Excerpt:
Manga Guide to Statistics

Manga Guide to Statistics

The science is introductory level, but it’s not dumbed down. If you read the stories carefully you will pick up a decent working knowledge, no prerequisites necessary. Especially if you have a genuine enthusiasm for the material, the Manga Guides are effective learning tools. Although the concept seems juvenile, learning the lessons in the context of a real-world story is actually quite effective. They’re great for a kid, although the more advanced topics might well be over the head of a young child; and I’m rocking and rolling to them too, and I’m young only at heart.

If you don’t need to become a Ph.D. but you do want to have a good working knowledge of the topics discussed by your favorite science bloggers and podcasters, you could do a lot worse than to pick up a copy of the Manga Guide to Physics and the Manga Guide to Statistics. No Starch Press distributes through O’Reilly, so the books are available pretty much everywhere on the planet.

16 Responses to “Fun with Manga”

  1. teacherninja says:

    Those sound great–thanks!

  2. John Paradox says:

    I already have some ‘intelligent comics’, such as The Cartoon Guide To The Universe. These sound like great additions to my collection.

  3. Sam N. says:

    Thanks! those look really cool. I wish my teachers would use those instead of our current text books!

  4. Seth Manapio says:

    Reminds me of “Japan, Inc.”, which was a great introduction to the Japanese economy.

  5. alec porter says:


    • Hettfield says:

      LOL, I thought the same thing.
      Robotech rules.

Given information:
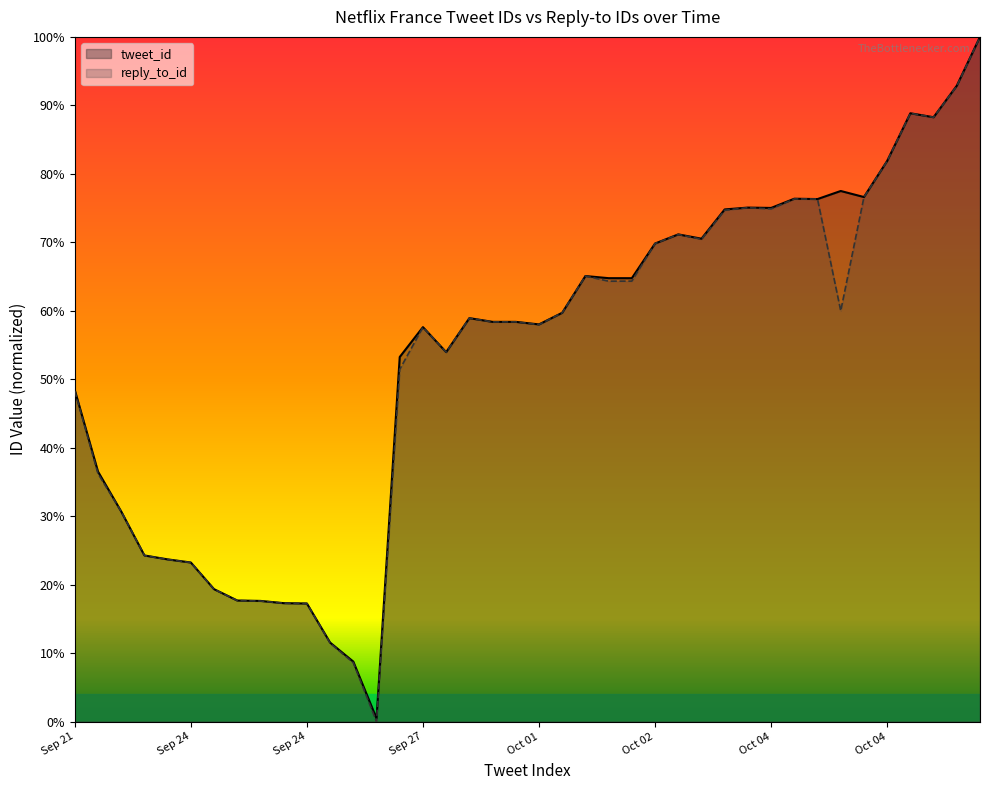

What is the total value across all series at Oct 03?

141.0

--

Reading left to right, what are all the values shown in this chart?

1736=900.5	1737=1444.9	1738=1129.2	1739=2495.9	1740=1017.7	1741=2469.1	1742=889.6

Required action A:
Translate this sentence from the Manga Guides review into Spanish: "No Starch Press distributes through O’Reilly, so the books are available pretty much everywhere on the planet."
Required action B:
Decide whether each statement agrees with the Manga Guides review. Answer yes or no for each, and quote the words from the review that decide it.
(i) The guides require no prerequisites.
(ii) The science in the guides is dumbed down.
(iii) The more advanced topics are easy for a young child to follow.

Solution A:
No Starch Press distribuye a través de O’Reilly, así que los libros están disponibles prácticamente en todo el planeta.

Solution B:
(i) Yes: "no prerequisites necessary"
(ii) No: "it’s not dumbed down"
(iii) No: "the more advanced topics might well be over the head of a young child"